As a Teenager, I’ve spent my time wondering why in sci-fi movies, every landscape, every object I could see was western or Asian based. I’ve finally understood that somewhere our legacy had been locked in the past, that we couldn’t be „futuristic“ in the eyes of our fellow European, simply because let say it, they did not even consider us being part of the present. Our legacy was considering in the worst cases as backward or, supreme honour, exhibited as relics of lost „primitive“ cultures in western exhibition. Someone had to do this anticipation work anyway, it wasn’t passion driven, it was necessity based. We had to exist. Then I’ve discovered the richness, the incredible complexity of the African everyday artefacts.
Would you still call yourself an „African designer“? Where do you see the problems and difficulties of this classification?
I would like my fellows to consider me as a human being, an artist and a maker (a designer if they want) who happens to be African. […]. I refuse this „African designer“ or „African artist“ because I am perfectly aware of what it carries. This „what“ I’ve being fighting for almost two decades now.
First of all, Africa is a vast continent, not a nationality or a new citizenship (unless someone has created it without broadcasting the information).
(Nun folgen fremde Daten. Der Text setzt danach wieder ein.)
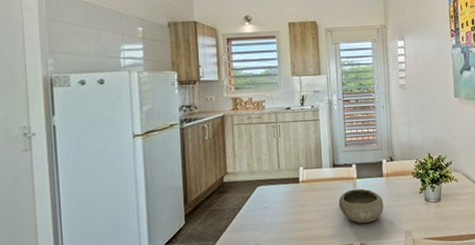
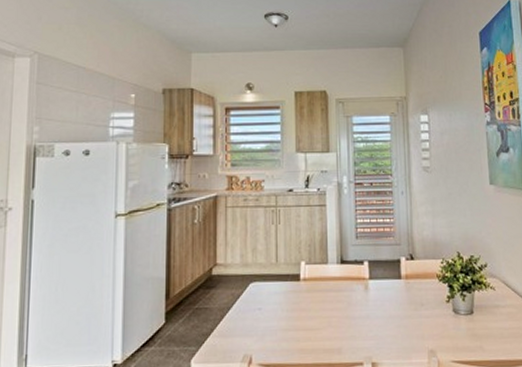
bowl: present [338,188,384,224] -> none [346,292,402,337]

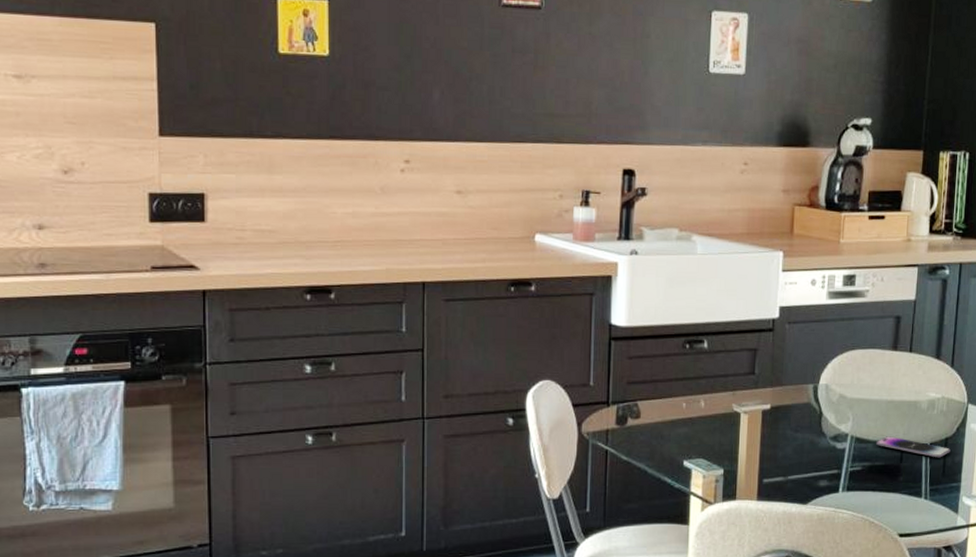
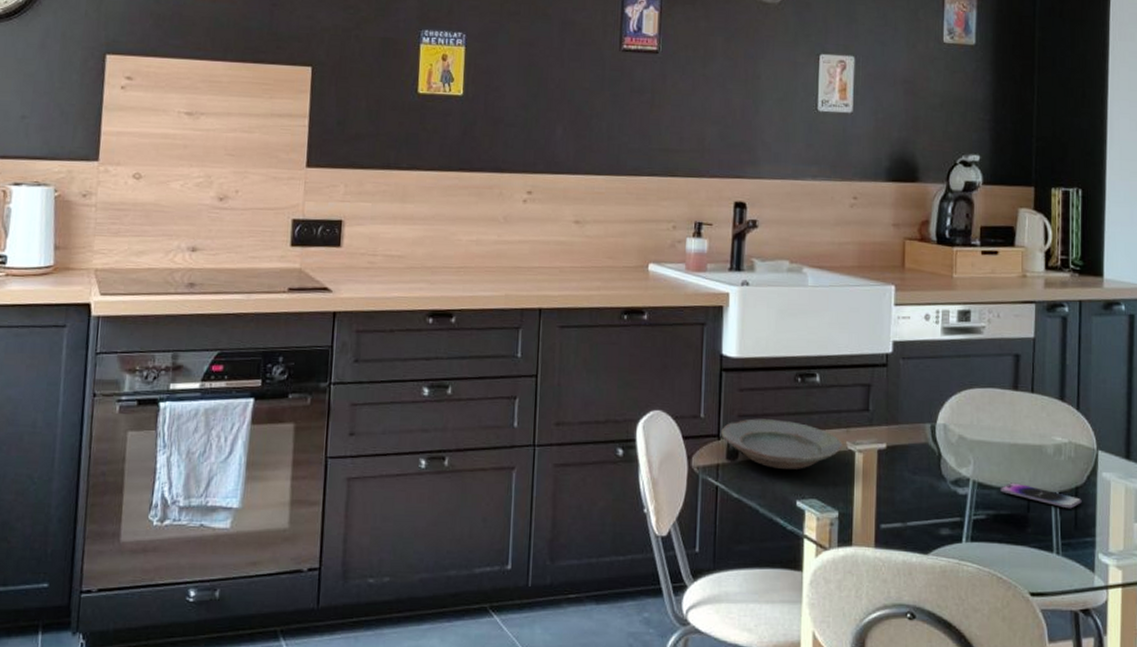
plate: none [610,385,728,432] -> present [721,419,842,469]

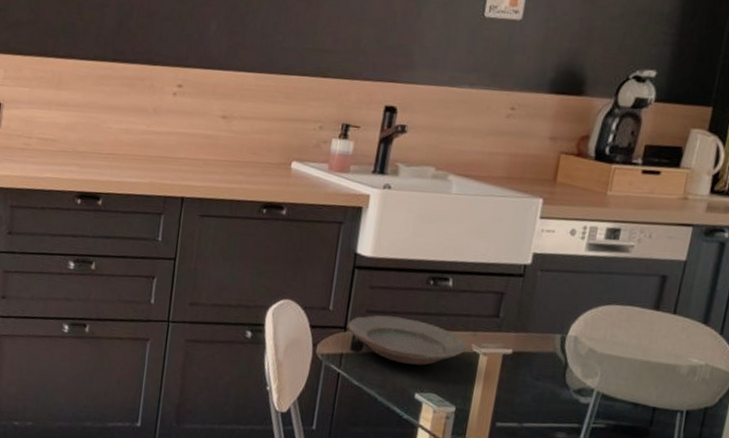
smartphone: present [1000,482,1082,509] -> none [624,397,710,427]

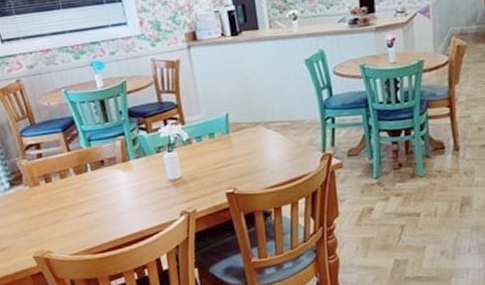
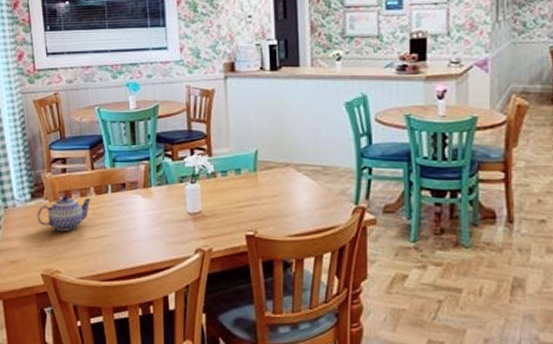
teapot: none [18,179,72,214] -> present [37,195,91,231]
This continent is even less some sort of a fancy trendy label meant to nourish whatever the fantasies of some of us are.
Add to this analysis the fact I do really fancy the term „designer“ right now, because it had been emptied of it sense and contain, and you will understand why I cannot reflect in the „African Designer’s mirror. Everyone dropping a sketch of a chair every now and then nowadays, claims the “designer“ label. Visit Maison et Objects or the Milan’s Salone Del Mobile, all of it became a bit boring, with the same sempiternal clichés and a serious lack of diversity. Mainstream Design had become a vanity fair made of labels and acquaintances, instead of the wonderful research and evolution field it was meant to be.
Your objects e.g. i-doll are remarkable for their futuristic forms, where is your inspiration for these forms coming from?
Thank you very much; I do sincerely appreciate the compliment. For answering the question, frankly, I do not know. I guess my imaginary is stretched between the past and a step forward the present moment. It all comes very naturally and I just copy images I have in my head. This process is the fastest part of my creation scheme.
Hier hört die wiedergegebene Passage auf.